> _THE TASK_
Please render the lines of the entries below as a Markdown table with the columns "Row" and "Line", giving each row a number and leaving out blank lines. Begin at the first line of the entries and stop after the line that has "scientific name: Dipodium variegatum".

> _EXTRACTED RECORDS_
** START **
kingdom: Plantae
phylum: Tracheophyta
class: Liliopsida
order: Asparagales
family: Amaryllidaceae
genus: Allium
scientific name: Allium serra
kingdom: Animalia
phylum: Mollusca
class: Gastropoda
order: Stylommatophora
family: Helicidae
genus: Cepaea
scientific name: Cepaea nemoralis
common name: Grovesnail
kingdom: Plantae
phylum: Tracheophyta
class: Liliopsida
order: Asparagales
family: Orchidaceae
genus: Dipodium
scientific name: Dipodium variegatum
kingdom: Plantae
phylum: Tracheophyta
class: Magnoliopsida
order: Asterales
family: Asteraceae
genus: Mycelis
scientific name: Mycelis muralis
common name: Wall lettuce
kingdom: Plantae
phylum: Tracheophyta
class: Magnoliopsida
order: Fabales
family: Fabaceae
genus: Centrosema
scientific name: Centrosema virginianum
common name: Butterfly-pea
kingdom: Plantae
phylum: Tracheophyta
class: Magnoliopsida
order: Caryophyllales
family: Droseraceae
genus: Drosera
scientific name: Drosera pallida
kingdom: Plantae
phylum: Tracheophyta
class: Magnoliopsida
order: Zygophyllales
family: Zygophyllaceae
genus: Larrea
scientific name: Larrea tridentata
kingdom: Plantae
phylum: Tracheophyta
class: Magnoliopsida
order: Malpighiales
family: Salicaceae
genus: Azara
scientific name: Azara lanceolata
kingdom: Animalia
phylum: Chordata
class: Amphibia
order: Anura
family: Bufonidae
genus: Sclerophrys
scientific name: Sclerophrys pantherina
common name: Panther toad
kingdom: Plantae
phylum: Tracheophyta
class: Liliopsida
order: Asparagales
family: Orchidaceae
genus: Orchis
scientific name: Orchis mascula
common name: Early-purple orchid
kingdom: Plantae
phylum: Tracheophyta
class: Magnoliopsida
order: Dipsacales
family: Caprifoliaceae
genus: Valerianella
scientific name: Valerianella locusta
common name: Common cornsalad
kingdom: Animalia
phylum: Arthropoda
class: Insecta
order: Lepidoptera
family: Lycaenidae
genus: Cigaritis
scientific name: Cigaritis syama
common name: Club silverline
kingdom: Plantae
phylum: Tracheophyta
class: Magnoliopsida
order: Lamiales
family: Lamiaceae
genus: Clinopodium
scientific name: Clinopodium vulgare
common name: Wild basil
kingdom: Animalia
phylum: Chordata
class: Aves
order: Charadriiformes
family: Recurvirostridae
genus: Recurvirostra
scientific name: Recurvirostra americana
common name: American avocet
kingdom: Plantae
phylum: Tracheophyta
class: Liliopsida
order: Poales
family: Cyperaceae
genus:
** END **
> _RESPONSE TO THE TASK_
| Row | Line |
|---|---|
| 1 | kingdom: Plantae |
| 2 | phylum: Tracheophyta |
| 3 | class: Liliopsida |
| 4 | order: Asparagales |
| 5 | family: Amaryllidaceae |
| 6 | genus: Allium |
| 7 | scientific name: Allium serra |
| 8 | kingdom: Animalia |
| 9 | phylum: Mollusca |
| 10 | class: Gastropoda |
| 11 | order: Stylommatophora |
| 12 | family: Helicidae |
| 13 | genus: Cepaea |
| 14 | scientific name: Cepaea nemoralis |
| 15 | common name: Grovesnail |
| 16 | kingdom: Plantae |
| 17 | phylum: Tracheophyta |
| 18 | class: Liliopsida |
| 19 | order: Asparagales |
| 20 | family: Orchidaceae |
| 21 | genus: Dipodium |
| 22 | scientific name: Dipodium variegatum |